The CDC’s therapists travel to outlying communities several times a year. The more time on the road, the fewer clients they can help. The burden doesn’t end when they get back from their trips, since they have to spend time documenting treatments on children’s charts. This delays the opportunity to serve more children. By using TELUS Smart Hubs, some of this administrative work can be completed in real time during visits.
The CDC’s therapists can use the technology to connect families with specialized clinics from BC Children’s Hospital, such as their positioning and mobility team, (for complex wheelchairs and seating) their assistive tech team, (for adapted devices and communication devices) and other virtual programming.
Ultimately, it means better care for the clients they serve.

An occupational therapist smiles at a child while playing.

Photo via Prince George Child Development Centre.

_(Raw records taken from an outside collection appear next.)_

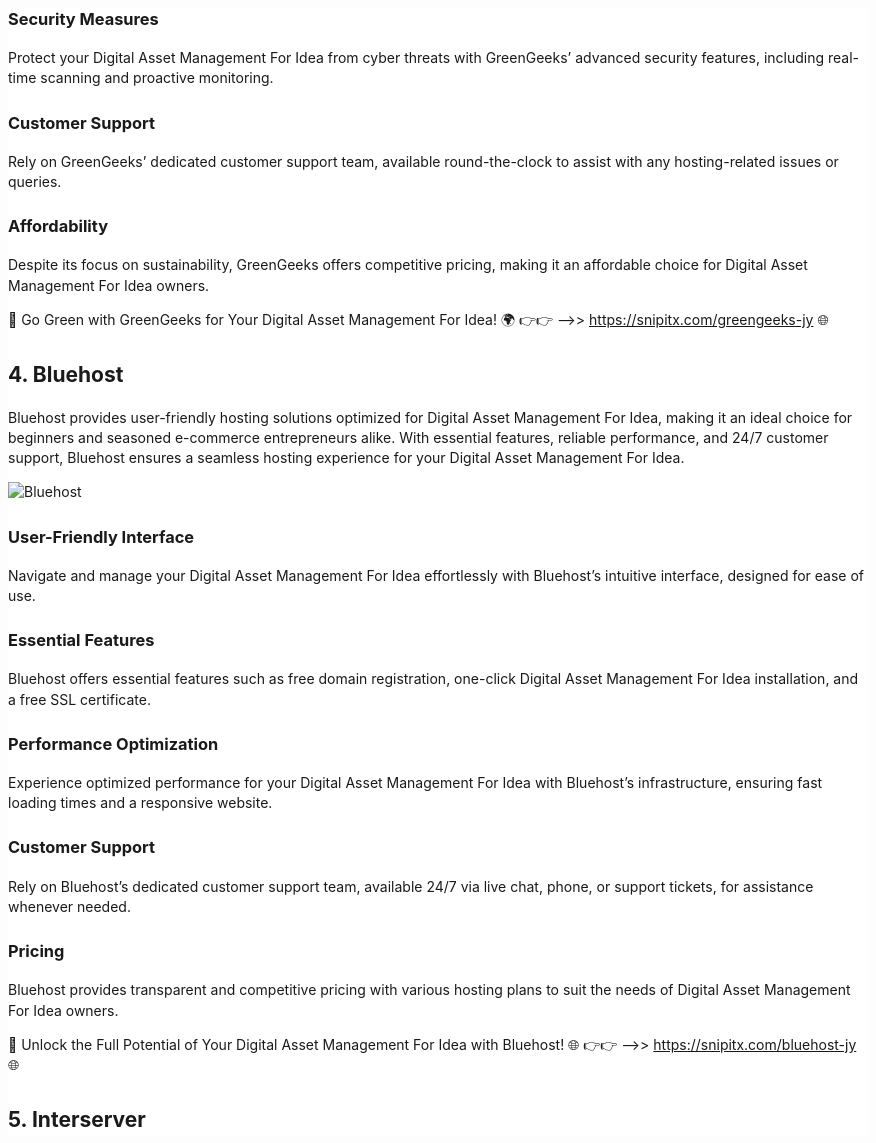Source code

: ### Security Measures
Protect your Digital Asset Management For Idea from cyber threats with GreenGeeks’ advanced security features, including real-time scanning and proactive monitoring.

### Customer Support
Rely on GreenGeeks’ dedicated customer support team, available round-the-clock to assist with any hosting-related issues or queries.

### Affordability
Despite its focus on sustainability, GreenGeeks offers competitive pricing, making it an affordable choice for Digital Asset Management For Idea owners.

🌿 Go Green with GreenGeeks for Your Digital Asset Management For Idea! 🌍
👉👉 -->> https://snipitx.com/greengeeks-jy 🌐

## 4. Bluehost

Bluehost provides user-friendly hosting solutions optimized for Digital Asset Management For Idea, making it an ideal choice for beginners and seasoned e-commerce entrepreneurs alike. With essential features, reliable performance, and 24/7 customer support, Bluehost ensures a seamless hosting experience for your Digital Asset Management For Idea.

![Bluehost](https://i.imgur.com/PasFF9E.jpeg "Bluehost Hosting")

### User-Friendly Interface
Navigate and manage your Digital Asset Management For Idea effortlessly with Bluehost’s intuitive interface, designed for ease of use.

### Essential Features
Bluehost offers essential features such as free domain registration, one-click Digital Asset Management For Idea installation, and a free SSL certificate.

### Performance Optimization
Experience optimized performance for your Digital Asset Management For Idea with Bluehost’s infrastructure, ensuring fast loading times and a responsive website.

### Customer Support
Rely on Bluehost’s dedicated customer support team, available 24/7 via live chat, phone, or support tickets, for assistance whenever needed.

### Pricing
Bluehost provides transparent and competitive pricing with various hosting plans to suit the needs of Digital Asset Management For Idea owners.

🚀 Unlock the Full Potential of Your Digital Asset Management For Idea with Bluehost! 🌐
👉👉 -->> https://snipitx.com/bluehost-jy 🌐

## 5. Interserver
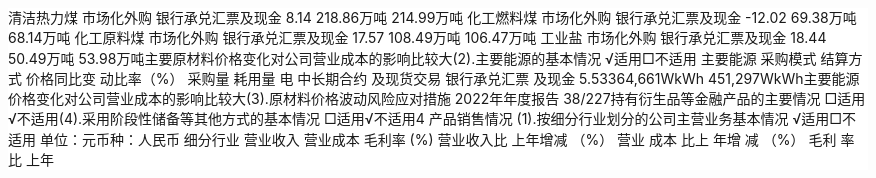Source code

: 清洁热力煤
市场化外购
银行承兑汇票及现金
8.14
218.86万吨
214.99万吨
化工燃料煤
市场化外购
银行承兑汇票及现金
-12.02
69.38万吨
68.14万吨
化工原料煤
市场化外购
银行承兑汇票及现金
17.57
108.49万吨
106.47万吨
工业盐
市场化外购
银行承兑汇票及现金
18.44
50.49万吨
53.98万吨主要原材料价格变化对公司营业成本的影响比较大(2).主要能源的基本情况
√适用□不适用
主要能源
采购模式
结算方式
价格同比变
动比率（%）
采购量
耗用量
电
中长期合约
及现货交易
银行承兑汇票
及现金
5.53364,661WkWh
451,297WkWh主要能源价格变化对公司营业成本的影响比较大(3).原材料价格波动风险应对措施
2022年年度报告
38/227持有衍生品等金融产品的主要情况
□适用√不适用(4).采用阶段性储备等其他方式的基本情况
□适用√不适用4
产品销售情况
(1).按细分行业划分的公司主营业务基本情况
√适用□不适用
单位：元币种：人民币
细分行业
营业收入
营业成本
毛利率
(%)
营业收入比
上年增减
（%）
营业
成本
比上
年增
减
（%）
毛利
率比
上年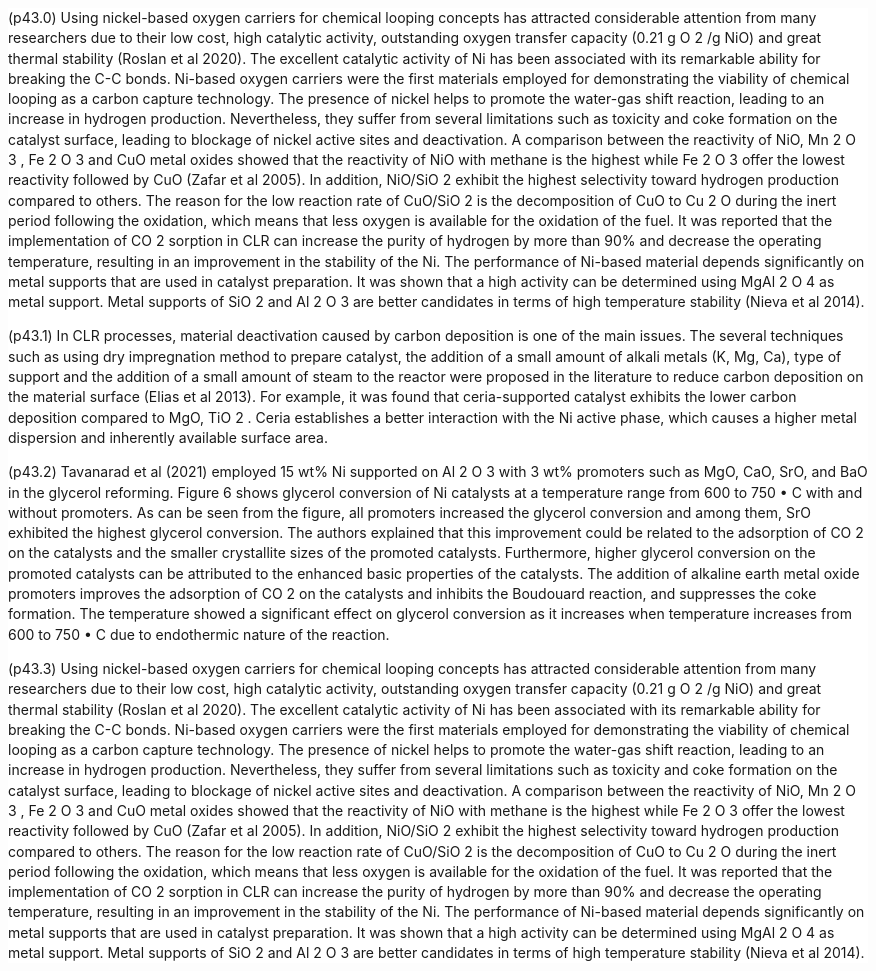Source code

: (p43.0) Using nickel-based oxygen carriers for chemical looping concepts has attracted considerable attention from many researchers due to their low cost, high catalytic activity, outstanding oxygen transfer capacity (0.21 g O 2 /g NiO) and great thermal stability (Roslan et al 2020). The excellent catalytic activity of Ni has been associated with its remarkable ability for breaking the C-C bonds. Ni-based oxygen carriers were the first materials employed for demonstrating the viability of chemical looping as a carbon capture technology. The presence of nickel helps to promote the water-gas shift reaction, leading to an increase in hydrogen production. Nevertheless, they suffer from several limitations such as toxicity and coke formation on the catalyst surface, leading to blockage of nickel active sites and deactivation. A comparison between the reactivity of NiO, Mn 2 O 3 , Fe 2 O 3 and CuO metal oxides showed that the reactivity of NiO with methane is the highest while Fe 2 O 3 offer the lowest reactivity followed by CuO (Zafar et al 2005). In addition, NiO/SiO 2 exhibit the highest selectivity toward hydrogen production compared to others. The reason for the low reaction rate of CuO/SiO 2 is the decomposition of CuO to Cu 2 O during the inert period following the oxidation, which means that less oxygen is available for the oxidation of the fuel. It was reported that the implementation of CO 2 sorption in CLR can increase the purity of hydrogen by more than 90% and decrease the operating temperature, resulting in an improvement in the stability of the Ni. The performance of Ni-based material depends significantly on metal supports that are used in catalyst preparation. It was shown that a high activity can be determined using MgAl 2 O 4 as metal support. Metal supports of SiO 2 and Al 2 O 3 are better candidates in terms of high temperature stability (Nieva et al 2014).

(p43.1) In CLR processes, material deactivation caused by carbon deposition is one of the main issues. The several techniques such as using dry impregnation method to prepare catalyst, the addition of a small amount of alkali metals (K, Mg, Ca), type of support and the addition of a small amount of steam to the reactor were proposed in the literature to reduce carbon deposition on the material surface (Elias et al 2013). For example, it was found that ceria-supported catalyst exhibits the lower carbon deposition compared to MgO, TiO 2 . Ceria establishes a better interaction with the Ni active phase, which causes a higher metal dispersion and inherently available surface area.

(p43.2) Tavanarad et al (2021) employed 15 wt% Ni supported on Al 2 O 3 with 3 wt% promoters such as MgO, CaO, SrO, and BaO in the glycerol reforming. Figure 6 shows glycerol conversion of Ni catalysts at a temperature range from 600 to 750 • C with and without promoters. As can be seen from the figure, all promoters increased the glycerol conversion and among them, SrO exhibited the highest glycerol conversion. The authors explained that this improvement could be related to the adsorption of CO 2 on the catalysts and the smaller crystallite sizes of the promoted catalysts. Furthermore, higher glycerol conversion on the promoted catalysts can be attributed to the enhanced basic properties of the catalysts. The addition of alkaline earth metal oxide promoters improves the adsorption of CO 2 on the catalysts and inhibits the Boudouard reaction, and suppresses the coke formation. The temperature showed a significant effect on glycerol conversion as it increases when temperature increases from 600 to 750 • C due to endothermic nature of the reaction.   

(p43.3) Using nickel-based oxygen carriers for chemical looping concepts has attracted considerable attention from many researchers due to their low cost, high catalytic activity, outstanding oxygen transfer capacity (0.21 g O 2 /g NiO) and great thermal stability (Roslan et al 2020). The excellent catalytic activity of Ni has been associated with its remarkable ability for breaking the C-C bonds. Ni-based oxygen carriers were the first materials employed for demonstrating the viability of chemical looping as a carbon capture technology. The presence of nickel helps to promote the water-gas shift reaction, leading to an increase in hydrogen production. Nevertheless, they suffer from several limitations such as toxicity and coke formation on the catalyst surface, leading to blockage of nickel active sites and deactivation. A comparison between the reactivity of NiO, Mn 2 O 3 , Fe 2 O 3 and CuO metal oxides showed that the reactivity of NiO with methane is the highest while Fe 2 O 3 offer the lowest reactivity followed by CuO (Zafar et al 2005). In addition, NiO/SiO 2 exhibit the highest selectivity toward hydrogen production compared to others. The reason for the low reaction rate of CuO/SiO 2 is the decomposition of CuO to Cu 2 O during the inert period following the oxidation, which means that less oxygen is available for the oxidation of the fuel. It was reported that the implementation of CO 2 sorption in CLR can increase the purity of hydrogen by more than 90% and decrease the operating temperature, resulting in an improvement in the stability of the Ni. The performance of Ni-based material depends significantly on metal supports that are used in catalyst preparation. It was shown that a high activity can be determined using MgAl 2 O 4 as metal support. Metal supports of SiO 2 and Al 2 O 3 are better candidates in terms of high temperature stability (Nieva et al 2014).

“The most rewarding thing is just working with the kids and the families and helping them to achieve the best possible outcome,” says Pat Hamilton, the CDC’s senior occupational therapist.
Access to virtual care is more than a convenience, it’s much-needed peace of mind. Traveling, in particular, can be taxing on everyone. Parents are forced to take extended time off work for the long journey. Kids who need specialized care can’t always travel comfortably for hours at a time. As a result, it’s not uncommon for these trips to be stretched over multiple days.
Whether it’s TELUS Smart Hubs and eventually, an expanded permanent network, connectivity makes accessing telehealth easier for everyone. With the former, healthcare professionals plug the device into a power socket, place it next to a window, select the wi-fi name and enter the password. These simple steps connect children and their families to the TELUS high-speed wireless network.
“TELUS Smart Hubs have provided us with an amazing opportunity to increase access to our supports in a way that would not have been possible in the not-too-distant past,” says Roze. “It’s been a game changer for us.”